» **Your task**: Say only how many lines in the entries below contain the word "parts".

>>>>

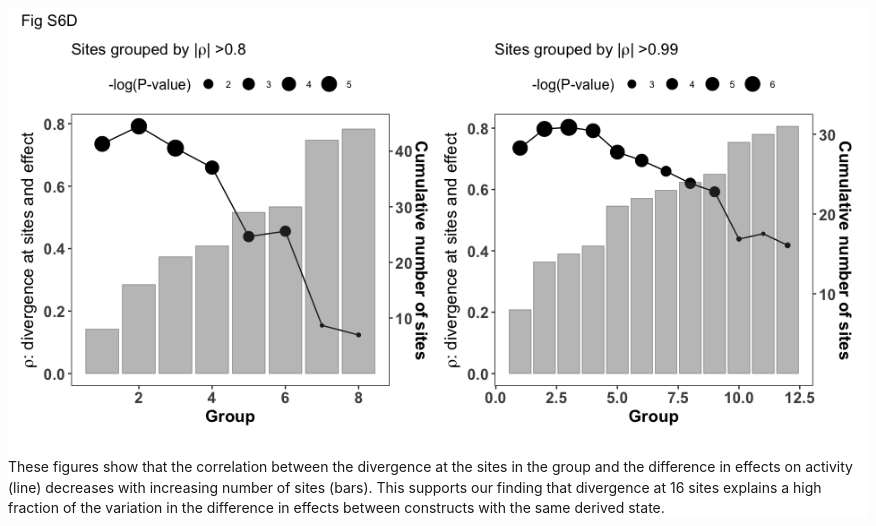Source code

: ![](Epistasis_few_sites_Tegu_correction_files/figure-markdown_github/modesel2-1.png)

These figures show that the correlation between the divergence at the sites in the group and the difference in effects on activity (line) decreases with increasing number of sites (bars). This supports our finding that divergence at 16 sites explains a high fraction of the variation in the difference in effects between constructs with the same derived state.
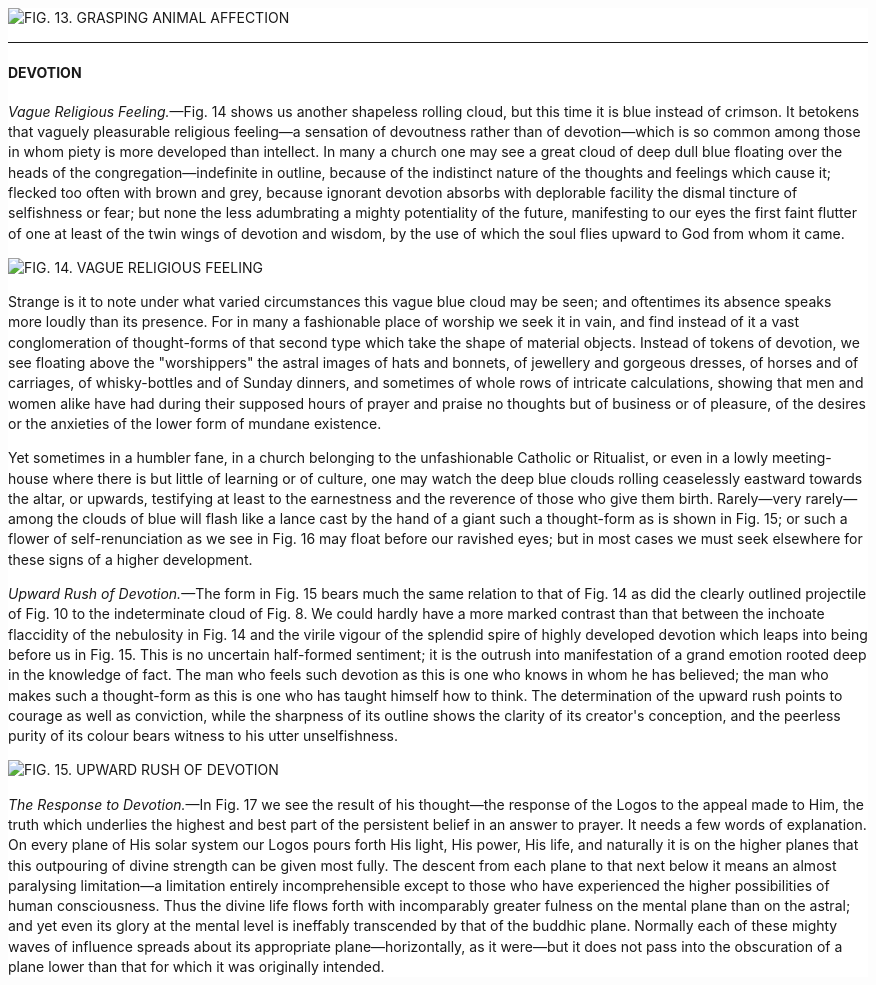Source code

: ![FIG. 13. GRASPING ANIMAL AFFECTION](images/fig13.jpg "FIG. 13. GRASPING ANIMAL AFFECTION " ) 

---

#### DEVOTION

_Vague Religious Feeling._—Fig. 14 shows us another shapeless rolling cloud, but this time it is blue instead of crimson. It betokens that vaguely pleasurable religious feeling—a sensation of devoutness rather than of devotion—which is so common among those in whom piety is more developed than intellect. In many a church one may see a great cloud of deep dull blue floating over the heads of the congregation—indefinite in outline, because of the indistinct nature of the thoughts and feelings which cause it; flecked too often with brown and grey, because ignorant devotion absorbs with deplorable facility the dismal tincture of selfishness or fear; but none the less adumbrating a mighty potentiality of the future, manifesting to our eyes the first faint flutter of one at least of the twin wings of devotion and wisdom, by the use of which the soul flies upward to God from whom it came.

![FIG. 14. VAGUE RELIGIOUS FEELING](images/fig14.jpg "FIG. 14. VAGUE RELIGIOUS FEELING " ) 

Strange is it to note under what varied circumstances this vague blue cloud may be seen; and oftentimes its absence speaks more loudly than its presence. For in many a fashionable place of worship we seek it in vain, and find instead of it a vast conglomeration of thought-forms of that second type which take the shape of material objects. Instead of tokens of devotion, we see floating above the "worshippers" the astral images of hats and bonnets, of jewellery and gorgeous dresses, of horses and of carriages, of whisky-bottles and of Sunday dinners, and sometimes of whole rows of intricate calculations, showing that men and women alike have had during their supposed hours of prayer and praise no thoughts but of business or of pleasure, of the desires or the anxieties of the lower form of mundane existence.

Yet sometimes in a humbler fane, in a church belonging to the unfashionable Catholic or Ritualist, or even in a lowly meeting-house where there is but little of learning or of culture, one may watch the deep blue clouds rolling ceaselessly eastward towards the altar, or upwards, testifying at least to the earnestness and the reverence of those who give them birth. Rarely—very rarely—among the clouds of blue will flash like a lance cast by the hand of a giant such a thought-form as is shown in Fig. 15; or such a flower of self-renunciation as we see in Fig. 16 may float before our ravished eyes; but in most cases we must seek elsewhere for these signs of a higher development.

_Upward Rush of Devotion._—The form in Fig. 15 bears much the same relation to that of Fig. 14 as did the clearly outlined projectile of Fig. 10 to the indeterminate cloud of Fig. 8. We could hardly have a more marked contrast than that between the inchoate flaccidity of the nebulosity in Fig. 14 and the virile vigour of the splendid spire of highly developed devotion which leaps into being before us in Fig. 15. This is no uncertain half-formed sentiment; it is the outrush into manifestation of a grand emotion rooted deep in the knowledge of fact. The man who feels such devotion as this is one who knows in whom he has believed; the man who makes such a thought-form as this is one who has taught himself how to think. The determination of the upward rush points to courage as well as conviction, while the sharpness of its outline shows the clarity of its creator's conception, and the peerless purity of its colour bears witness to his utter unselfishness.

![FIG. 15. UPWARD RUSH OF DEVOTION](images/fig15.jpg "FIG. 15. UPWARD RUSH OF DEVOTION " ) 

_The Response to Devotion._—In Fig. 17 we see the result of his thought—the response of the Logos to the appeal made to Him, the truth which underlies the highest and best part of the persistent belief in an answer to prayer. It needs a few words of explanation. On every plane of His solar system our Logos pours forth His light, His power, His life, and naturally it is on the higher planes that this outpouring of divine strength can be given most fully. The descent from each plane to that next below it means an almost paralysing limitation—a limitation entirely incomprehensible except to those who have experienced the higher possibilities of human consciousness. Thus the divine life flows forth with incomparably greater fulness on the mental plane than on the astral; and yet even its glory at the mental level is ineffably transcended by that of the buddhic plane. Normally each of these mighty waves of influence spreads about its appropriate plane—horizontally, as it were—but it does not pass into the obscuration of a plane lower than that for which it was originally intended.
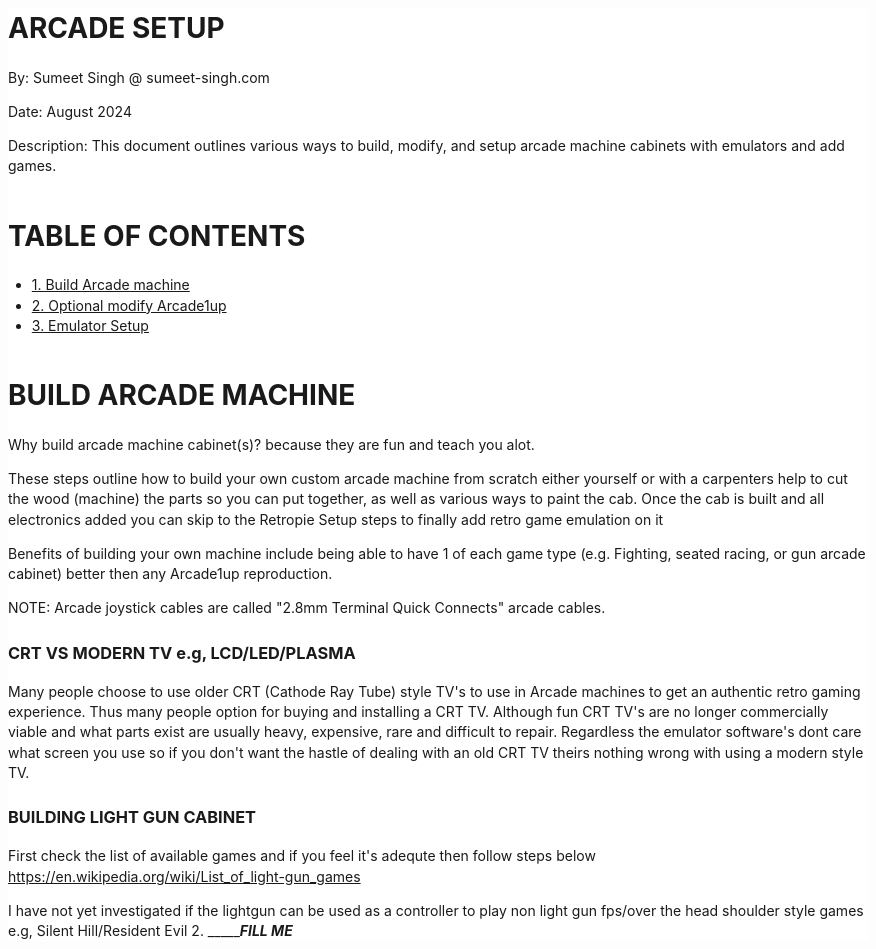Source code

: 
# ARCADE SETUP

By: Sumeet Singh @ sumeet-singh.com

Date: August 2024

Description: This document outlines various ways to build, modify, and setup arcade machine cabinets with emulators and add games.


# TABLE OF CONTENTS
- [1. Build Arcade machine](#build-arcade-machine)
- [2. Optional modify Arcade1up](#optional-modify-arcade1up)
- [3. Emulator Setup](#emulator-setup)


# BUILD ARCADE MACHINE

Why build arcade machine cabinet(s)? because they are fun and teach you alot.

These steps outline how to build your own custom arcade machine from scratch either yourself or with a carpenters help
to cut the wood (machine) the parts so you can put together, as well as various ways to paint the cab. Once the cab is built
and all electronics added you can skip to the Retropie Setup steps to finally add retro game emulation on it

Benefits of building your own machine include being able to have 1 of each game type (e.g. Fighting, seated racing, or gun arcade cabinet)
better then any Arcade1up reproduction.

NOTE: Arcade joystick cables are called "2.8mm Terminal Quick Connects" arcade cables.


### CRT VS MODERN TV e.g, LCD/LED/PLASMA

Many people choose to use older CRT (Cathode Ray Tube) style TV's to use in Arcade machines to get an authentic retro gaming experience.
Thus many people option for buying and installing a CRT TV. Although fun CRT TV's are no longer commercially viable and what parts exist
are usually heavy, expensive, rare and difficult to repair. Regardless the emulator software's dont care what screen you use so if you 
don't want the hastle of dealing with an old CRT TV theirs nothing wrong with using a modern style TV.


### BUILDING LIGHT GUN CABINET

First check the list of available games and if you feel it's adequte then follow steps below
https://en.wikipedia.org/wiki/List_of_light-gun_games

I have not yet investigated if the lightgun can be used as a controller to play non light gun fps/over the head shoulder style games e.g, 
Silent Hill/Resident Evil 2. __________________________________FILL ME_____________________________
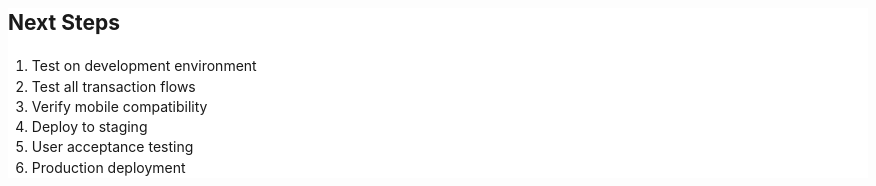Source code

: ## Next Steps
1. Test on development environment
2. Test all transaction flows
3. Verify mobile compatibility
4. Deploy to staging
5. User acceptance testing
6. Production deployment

<<<<

» **Solution**: 2